Einstand nach Maß für den EHC
16.03.2010 | 23:05 Uhr 2010-03-16T23:05:00+0100
Premiere an der Strobelallee: das erste Spiel der Oberliga-Play-offs für den EHC Dortmund ging über die Bühne. Nach den ersten 60 Minuten der möglicherweise langen Auseinandersetzung mit den Passau Black Hawks holte sich der EHC beim 5:1 (2:0; 1:1; 2:0) den ersten von vier nötigen Siegen.
Grautöne kennen die Elche nicht. Entweder versuchen sie, von Beginn an großen Druck zu erzeugen, oder sie reiben sich erst mal den Schlaf aus den Augen und laufen zu Beginn hinterher. So auch gestern, als die Black Hawks klar das bessere und schnellere Team waren. Dass die Elche nach neun Minuten nicht zurücklagen, war ausschließlich Benjamin Finkenrath zu verdanken, der mit einigen starken Paraden mehrmals Situationen eins gegen eins gewann. Der EHC kam in viele Zweikämpfe zu spät, bekam keine Kontrolle über das Spiel. Passau war offenbar nicht gewillt, die Play-offs einfach abzuschreiben. Doch urplötzlich war sie wieder da, die gewohnte Gefährlichkeit der Elche.
Kevin Thau erzielte in Billardkooperation mit Bande und Matthias Potthoff das 1:0, Jake Brenk ließ nur wenig später das 2:0 folgen. Schlagartig war der Widerstand der Gäste gebrochen. Ab dem zweiten Drittel kontrollierte der EHC das Spiel. Paradoxerweise fiel gerade in diese Phase hinein der Anschlusstreffer, John Sicinski nutzte eine Überzahl. Aber einmal erwacht, fackelte der EHC nicht lange, Jake Brenk stellte den alten Abstand wieder her.

• _DATENSATZ_
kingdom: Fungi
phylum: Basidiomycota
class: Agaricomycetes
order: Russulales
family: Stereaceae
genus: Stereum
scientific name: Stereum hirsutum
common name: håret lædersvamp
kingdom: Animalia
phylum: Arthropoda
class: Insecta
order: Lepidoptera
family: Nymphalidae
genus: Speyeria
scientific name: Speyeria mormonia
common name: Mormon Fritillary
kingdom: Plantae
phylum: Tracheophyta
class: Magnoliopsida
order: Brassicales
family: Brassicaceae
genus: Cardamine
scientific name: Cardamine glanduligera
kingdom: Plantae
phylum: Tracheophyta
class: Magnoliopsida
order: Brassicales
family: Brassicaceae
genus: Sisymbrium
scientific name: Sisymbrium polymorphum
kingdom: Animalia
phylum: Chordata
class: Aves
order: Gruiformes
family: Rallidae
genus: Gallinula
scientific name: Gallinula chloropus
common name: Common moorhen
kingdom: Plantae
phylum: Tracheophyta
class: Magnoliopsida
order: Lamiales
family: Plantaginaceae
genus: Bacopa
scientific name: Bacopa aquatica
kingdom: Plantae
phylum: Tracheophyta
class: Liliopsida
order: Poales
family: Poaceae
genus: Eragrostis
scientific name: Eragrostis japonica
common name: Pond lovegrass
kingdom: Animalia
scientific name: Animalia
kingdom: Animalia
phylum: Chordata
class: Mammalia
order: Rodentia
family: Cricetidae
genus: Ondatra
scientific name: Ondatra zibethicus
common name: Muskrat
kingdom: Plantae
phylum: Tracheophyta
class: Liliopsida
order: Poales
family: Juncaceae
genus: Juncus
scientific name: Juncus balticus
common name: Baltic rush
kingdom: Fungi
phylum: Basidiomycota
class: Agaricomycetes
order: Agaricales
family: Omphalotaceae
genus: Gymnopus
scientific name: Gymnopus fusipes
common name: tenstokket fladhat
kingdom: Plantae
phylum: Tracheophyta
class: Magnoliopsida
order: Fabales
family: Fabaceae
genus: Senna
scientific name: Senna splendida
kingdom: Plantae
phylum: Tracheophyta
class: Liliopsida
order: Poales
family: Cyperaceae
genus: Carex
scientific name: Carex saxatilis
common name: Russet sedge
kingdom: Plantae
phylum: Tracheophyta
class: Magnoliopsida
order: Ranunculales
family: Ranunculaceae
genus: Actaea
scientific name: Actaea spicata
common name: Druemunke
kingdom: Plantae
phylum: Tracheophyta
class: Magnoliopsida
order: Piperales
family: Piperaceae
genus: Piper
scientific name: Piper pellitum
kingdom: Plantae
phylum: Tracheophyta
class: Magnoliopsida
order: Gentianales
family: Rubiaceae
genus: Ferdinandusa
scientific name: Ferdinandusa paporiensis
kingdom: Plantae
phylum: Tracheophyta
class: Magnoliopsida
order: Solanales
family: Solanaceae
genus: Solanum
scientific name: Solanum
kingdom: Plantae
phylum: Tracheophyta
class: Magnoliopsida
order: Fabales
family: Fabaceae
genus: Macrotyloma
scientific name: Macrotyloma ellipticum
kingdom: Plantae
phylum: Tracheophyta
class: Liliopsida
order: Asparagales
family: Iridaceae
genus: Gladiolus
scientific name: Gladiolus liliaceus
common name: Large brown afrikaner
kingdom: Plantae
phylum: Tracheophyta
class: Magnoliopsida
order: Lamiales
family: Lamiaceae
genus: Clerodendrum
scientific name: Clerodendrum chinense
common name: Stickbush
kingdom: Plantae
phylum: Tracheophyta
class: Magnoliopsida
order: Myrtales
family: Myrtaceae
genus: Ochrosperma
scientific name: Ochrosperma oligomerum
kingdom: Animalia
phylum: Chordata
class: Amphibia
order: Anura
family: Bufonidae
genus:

• _ÜBUNGSFRAGEN_
A: Beantworte zum Spielbericht diese Fragen:
(i) Mit welchem Endergebnis gewann der EHC Dortmund das erste Play-off-Spiel gegen die Passau Black Hawks?
(ii) Wem war es zu verdanken, dass die Elche nach neun Minuten nicht zurücklagen?
(iii) Wer erzielte den Anschlusstreffer, und in welcher Spielsituation fiel er?
B: Gib den Abschnitt des Spielberichts von „Grautöne kennen die“ bis „Gefährlichkeit der Elche.“ wortgetreu wieder.

• _LÖSUNGEN DER REIHE_
A:
(i) 5:1 (2:0; 1:1; 2:0)
(ii) Benjamin Finkenrath
(iii) John Sicinski, in Überzahl

B:
Grautöne kennen die Elche nicht. Entweder versuchen sie, von Beginn an großen Druck zu erzeugen, oder sie reiben sich erst mal den Schlaf aus den Augen und laufen zu Beginn hinterher. So auch gestern, als die Black Hawks klar das bessere und schnellere Team waren. Dass die Elche nach neun Minuten nicht zurücklagen, war ausschließlich Benjamin Finkenrath zu verdanken, der mit einigen starken Paraden mehrmals Situationen eins gegen eins gewann. Der EHC kam in viele Zweikämpfe zu spät, bekam keine Kontrolle über das Spiel. Passau war offenbar nicht gewillt, die Play-offs einfach abzuschreiben. Doch urplötzlich war sie wieder da, die gewohnte Gefährlichkeit der Elche.